NEW YORK, United States of America, November 11, 2015
The El Niño global climactic event has wreaked havoc on Ethiopia’s summer rains. This comes on the heels of failed spring rains, and has driven food insecurity, malnutrition and water shortages in affected areas of the country.
Following a rapid assessment in early October, the Government and partners concluded that the number of people requiring emergency food assistance had increased to 8.2 million. There are fears that this figure will continue to grow; efforts are currently underway to further identify the most urgent needs for the coming year.
A well-coordinated response is already underway and expanding rapidly, although the scale of the developing emergency exceeds resources available to date.
“The leadership and commitment of the Government in driving this response has been exceptional,” said Paul Handley, the OCHA Head of Office. “They have already allocated more than US$200 million of their own funds to procure relief items and conduct emergency livestock and water interventions.”
International donors have also been mobilizing resources to fill critical funding gaps and support Government response efforts. Since 30 September, new donor commitments to this emergency exceed US$120 million. This is impressive; however, much more is urgently needed.
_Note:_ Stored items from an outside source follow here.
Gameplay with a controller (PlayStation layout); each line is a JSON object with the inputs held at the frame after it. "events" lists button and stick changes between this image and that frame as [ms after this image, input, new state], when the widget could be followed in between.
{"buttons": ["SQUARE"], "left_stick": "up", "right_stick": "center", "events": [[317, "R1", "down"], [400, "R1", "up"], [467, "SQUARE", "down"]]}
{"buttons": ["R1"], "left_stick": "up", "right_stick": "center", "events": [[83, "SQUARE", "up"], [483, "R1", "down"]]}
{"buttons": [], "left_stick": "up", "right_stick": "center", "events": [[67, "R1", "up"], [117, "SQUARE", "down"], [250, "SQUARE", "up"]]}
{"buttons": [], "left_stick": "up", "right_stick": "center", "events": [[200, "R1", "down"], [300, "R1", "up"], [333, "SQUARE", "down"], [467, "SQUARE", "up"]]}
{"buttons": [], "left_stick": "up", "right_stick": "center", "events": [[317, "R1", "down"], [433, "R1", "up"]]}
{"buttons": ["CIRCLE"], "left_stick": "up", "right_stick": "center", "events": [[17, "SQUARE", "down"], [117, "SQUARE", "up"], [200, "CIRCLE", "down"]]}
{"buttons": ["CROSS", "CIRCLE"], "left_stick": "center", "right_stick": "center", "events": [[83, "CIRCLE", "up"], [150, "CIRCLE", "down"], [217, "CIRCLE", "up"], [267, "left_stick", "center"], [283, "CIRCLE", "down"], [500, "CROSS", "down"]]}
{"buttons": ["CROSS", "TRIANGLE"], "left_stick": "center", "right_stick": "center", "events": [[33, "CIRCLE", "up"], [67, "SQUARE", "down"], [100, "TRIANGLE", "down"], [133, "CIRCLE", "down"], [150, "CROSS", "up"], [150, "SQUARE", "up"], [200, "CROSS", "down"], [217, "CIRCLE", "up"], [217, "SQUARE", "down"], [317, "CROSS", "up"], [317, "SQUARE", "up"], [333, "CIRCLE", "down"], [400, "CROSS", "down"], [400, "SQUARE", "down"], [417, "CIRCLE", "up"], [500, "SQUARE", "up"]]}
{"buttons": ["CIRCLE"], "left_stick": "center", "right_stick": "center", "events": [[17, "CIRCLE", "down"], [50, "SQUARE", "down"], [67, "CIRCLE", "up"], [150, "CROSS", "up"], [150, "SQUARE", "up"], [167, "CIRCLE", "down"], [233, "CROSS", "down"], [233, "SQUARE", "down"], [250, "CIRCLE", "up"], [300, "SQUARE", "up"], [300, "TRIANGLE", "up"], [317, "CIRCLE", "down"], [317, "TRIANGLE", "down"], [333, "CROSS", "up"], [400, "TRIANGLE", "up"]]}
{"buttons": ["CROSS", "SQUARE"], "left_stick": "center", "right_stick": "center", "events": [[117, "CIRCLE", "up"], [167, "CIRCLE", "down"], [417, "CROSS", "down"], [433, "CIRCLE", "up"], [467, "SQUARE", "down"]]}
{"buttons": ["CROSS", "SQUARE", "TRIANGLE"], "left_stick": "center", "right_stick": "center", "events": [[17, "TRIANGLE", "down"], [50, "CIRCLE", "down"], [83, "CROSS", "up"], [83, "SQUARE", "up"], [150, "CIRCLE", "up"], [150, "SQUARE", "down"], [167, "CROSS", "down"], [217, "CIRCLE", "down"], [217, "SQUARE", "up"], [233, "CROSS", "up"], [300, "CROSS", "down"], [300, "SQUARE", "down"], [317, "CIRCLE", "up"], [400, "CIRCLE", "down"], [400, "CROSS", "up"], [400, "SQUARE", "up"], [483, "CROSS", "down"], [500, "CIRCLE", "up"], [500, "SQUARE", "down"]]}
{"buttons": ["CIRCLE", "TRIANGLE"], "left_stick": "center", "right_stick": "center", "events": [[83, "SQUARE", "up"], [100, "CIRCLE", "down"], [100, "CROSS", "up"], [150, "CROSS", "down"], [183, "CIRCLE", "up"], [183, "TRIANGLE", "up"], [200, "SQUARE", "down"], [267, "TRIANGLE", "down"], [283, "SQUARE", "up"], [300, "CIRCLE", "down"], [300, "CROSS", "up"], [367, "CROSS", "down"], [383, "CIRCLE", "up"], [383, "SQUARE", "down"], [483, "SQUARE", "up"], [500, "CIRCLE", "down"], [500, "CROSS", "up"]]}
“One thing is certain,” said Samir Wanmali, acting Country Director for the UN World Food Programme. “Ethiopia today is far different from the Ethiopia of the past. Ethiopia has a robust disaster risk management system in place to respond to the needs of its people. With the Government’s leadership and support from the international community, we will mitigate the worst of El Nino’s effect. We need to ensure that this natural disaster does not affect the remarkable progress that Ethiopia has made over the past decade.”
Given the lead times necessary for the procurement of relief items, the Government and its international partners have called for early action to this slow onset natural disaster.